Four months ago, the Department of Labor released its controversial, industry-transforming rule requiring financial advisors to act in their clients’ best interest by upholding a fiduciary standard when providing retirement-account advice. Now district court hearings on three lawsuits aiming to kill the rule are about to get underway.
The central argument in the actions, filed by industry organizations, at least one insurer and The U.S. Chamber of Commerce, is that in establishing the rule, the Labor Department stepped beyond its authority.
The financial services and insurance industries lobbied against the regulation since first proposed in 2010. But it wasn’t until the final rule was released, on April 6 of this year, that litigation seeking to invalidate it could be filed.
The rule’s significance for advisors and insurance agents cannot be overstated.
“This is a major regulation because it shifts the ethics of the industry,” says Christine Lazaro, associate professor of clinical legal education at St. John’s University School of Law, in an interview.
In July, the Public Investors Arbitration Bar Association (PIABA) filed an amicus brief arguing that the DOL has in fact been empowered to oversee fiduciary conduct since 1978 under President Jimmy Carter.
But the Securities Industry and Financial Markets Association (SIFMA), a plaintiff in the first suit, brought on June 2, strongly disagrees.
“We believe the DOL exceeded its authority in defining who the fiduciary is.

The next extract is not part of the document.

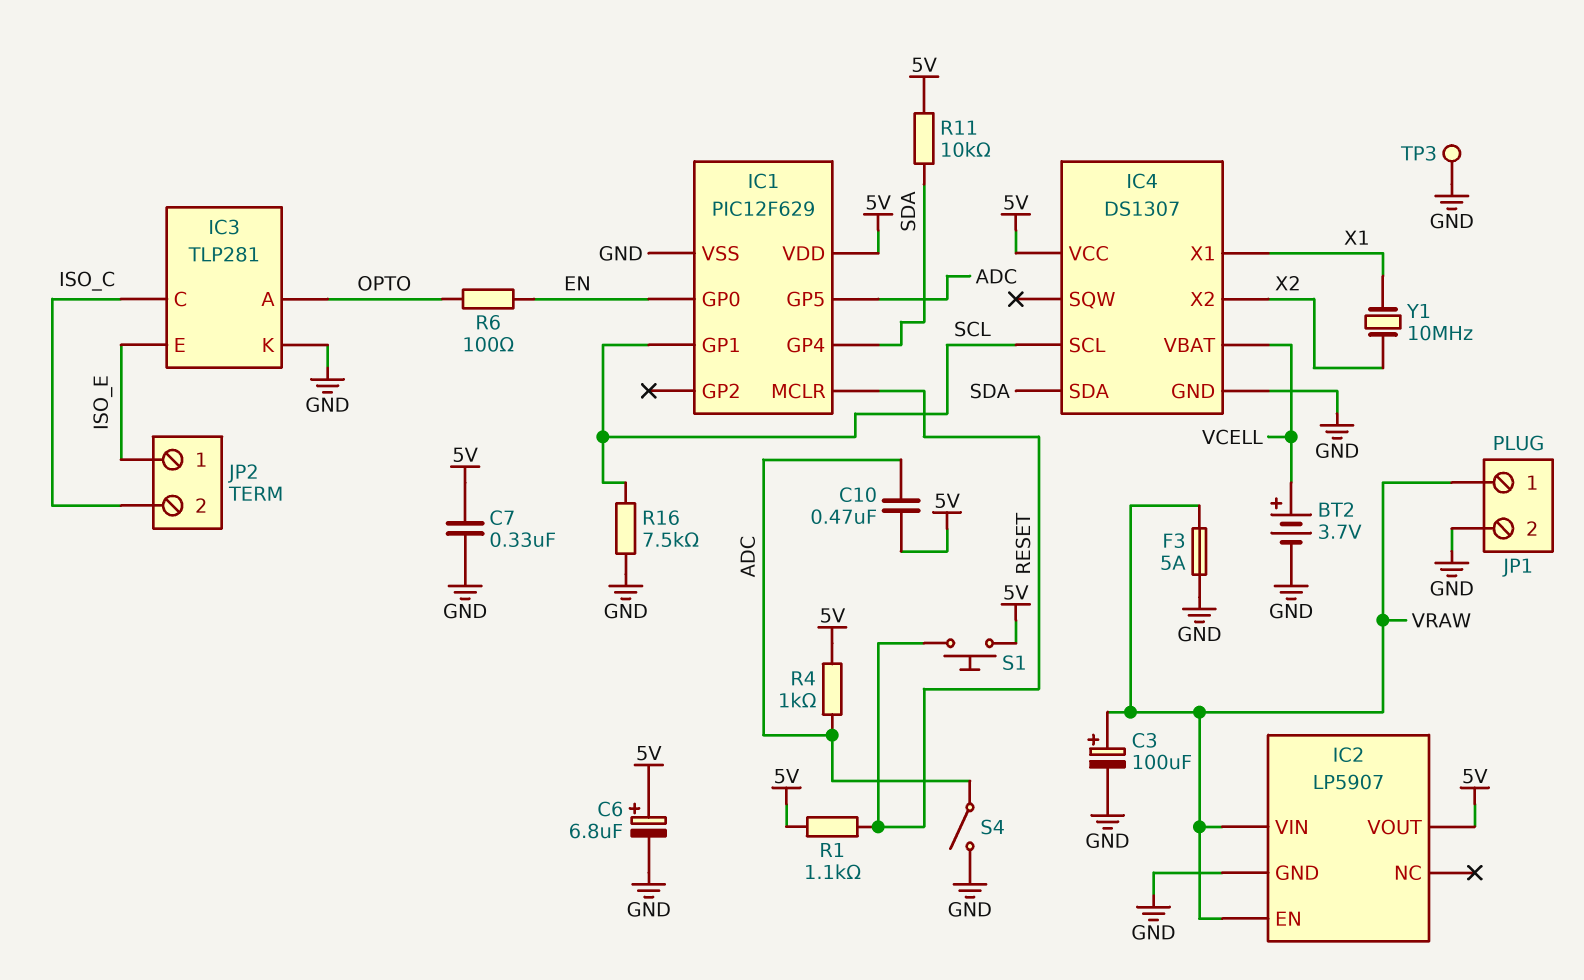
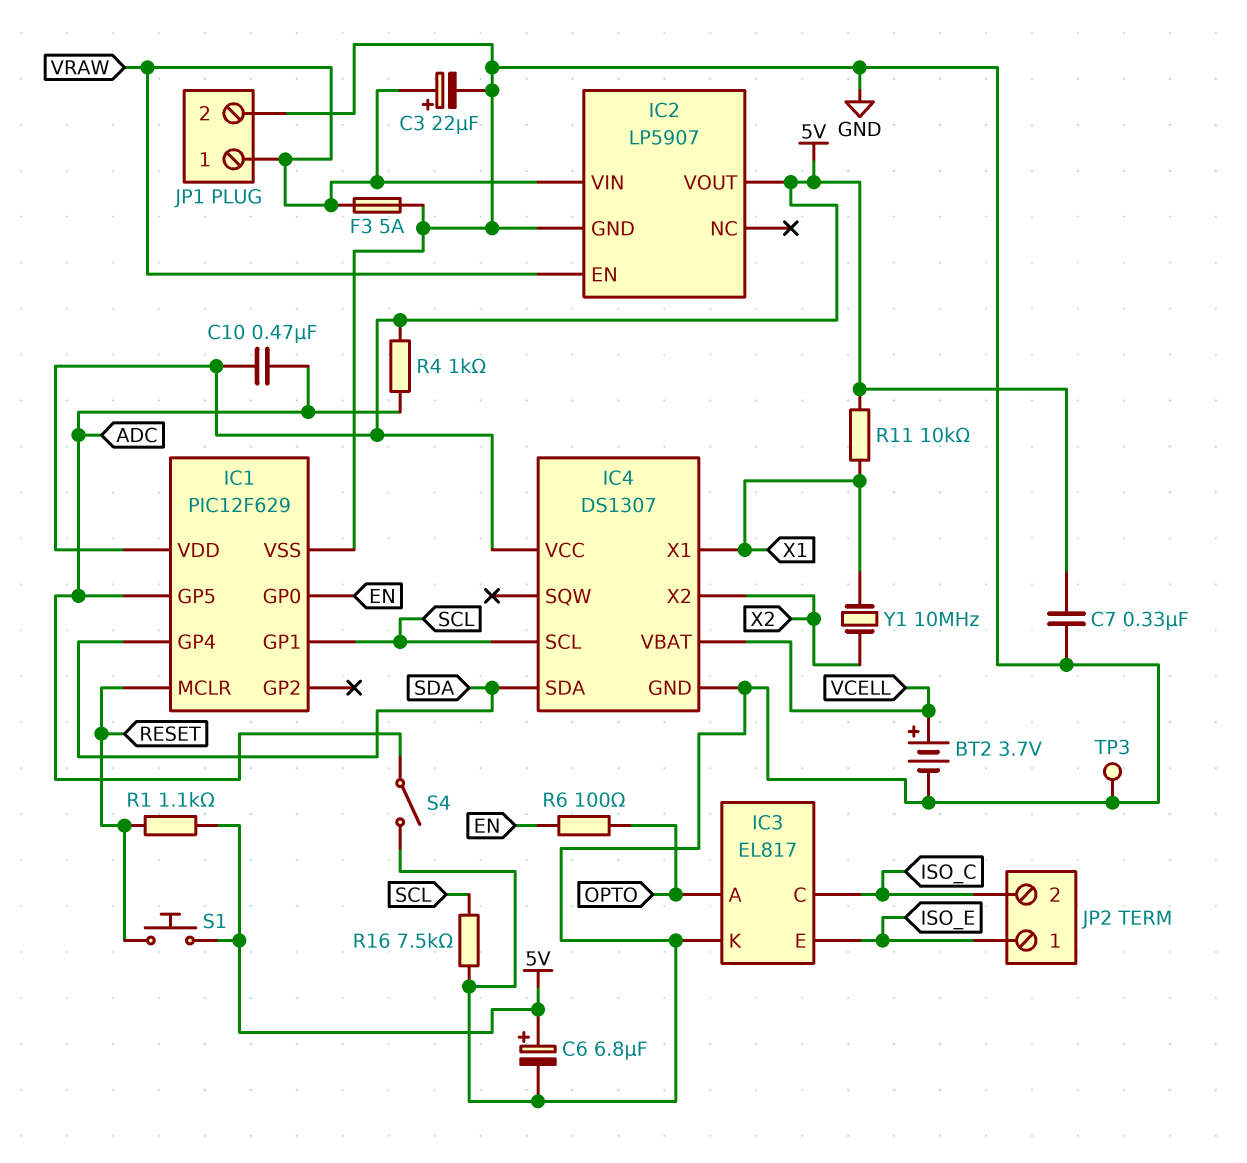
C3: 100uF (plus VRAW, minus GND) -> 22uF (plus VRAW, minus GND)
IC3: TLP281 -> EL817
R11: 10k (5V, SDA) -> 10k (5V, X1)

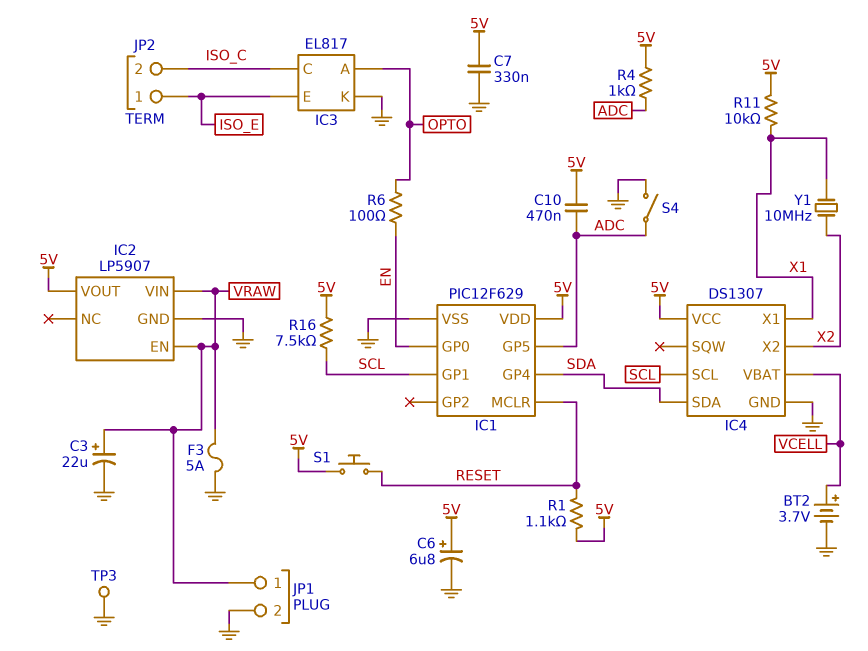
R16: 7.5k (GND, SCL) -> 7.5k (5V, SCL)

The SEC has a mandate to establish a uniform fiduciary standard, which SIFMA supports and which was given to them by Congress and [the] Dodd-Frank [Act],” says Kevin Carroll, SIFMA managing director and associate general counsel, in an interview.
That is, SIFMA supports a fiduciary standard for all financial advisors but under a rule that covers investor accounts across the board, not retirement accounts only.
“We are pro-fiduciary standard. We are pro-best interest standard,” Carroll stresses.
When SIFMA saw an early draft of the rule, the Association was convinced it would be “negatively impactful” on the industry. Hence, on behalf of its members, “we pursued all avenues to ameliorate or eliminate the negative impact,” Carroll says. These approaches included legislative solutions and speaking directly with the DOL.
Just as the first lawsuit was filed, President Obama vetoed a resolution passed by Congress to nullify the rule. He stated that the regulation was “critical to protecting Americans’ hard-earned savings and preserving their retirement security.”
That same day, the American Council of Life Insurers (ACLI) and the National Association of Insurance Financial Advisors (NAIFA) filed suit claiming that the DOL rule “will harm the very people it is meant to help.”
Labor Security Thomas Perez has vowed to “vigorously” defend the rule.
Each hearing will take place before a district court judge. The first is set for August 25 in Washington, D.C., where arguments will be heard in a suit filed by the National Association for Fixed Annuities (NAFA). The next one, on an action brought by the Indexed Annuity Leadership Council and insurer Market Synergy, is scheduled for September 21 in Kansas (It was originally set for August 24.).
On November 17, oral arguments will be heard in Texas district court on the first suit (which was consolidated from three separate suits with overlapping issues), whose nine plaintiffs include the Financial Services Institute, Financial Services Roundtable, Insured Retirement Institute and four Texas groups.
Advocates for all the litigation – but claimants in none — are several large regional firms, including Raymond James, Ameriprise Financial, Robert W. Baird and Janney Montgomery Scott.
The wirehouses, however, oppose the actions: Bank of America Merrill Lynch, Morgan Stanley, UBS and Wells Fargo, as well as JPMorgan Chase, are not supporters.
Further, in early July, the U.S. Justice Department urged a Washington D.C., federal judge to reject NAFA’s claim. And last month as well, the Consumer Federation of America, Better Markets, and Americans for Financial Reforms were preparing an amicus brief endorsing the rule.
Once a district court judge rules on each of the three cases, either party disputing the decision is permitted to file an appeal in Appellate circuit court.
How far will SIFMA take its fight?
“In litigation, you want to see what the decision is, and the reasoning and rationale, then make a judgment,” Carroll says. “That’s certainly what we’ll do, and I’m sure that’s what the DOL will do if the decision goes contrary to them.”
The first phase of the rule’s implementation is effective April 2017; second-phase, January 2018.
Meantime, expectations are for little let-up in conflict about this critical issue.
“The DOL stuff isn’t going away any time soon,” Lazaro says. “We’re going to be dealing with some aspect of this for the next year-and-a-half till, hopefully, the rule is implemented.”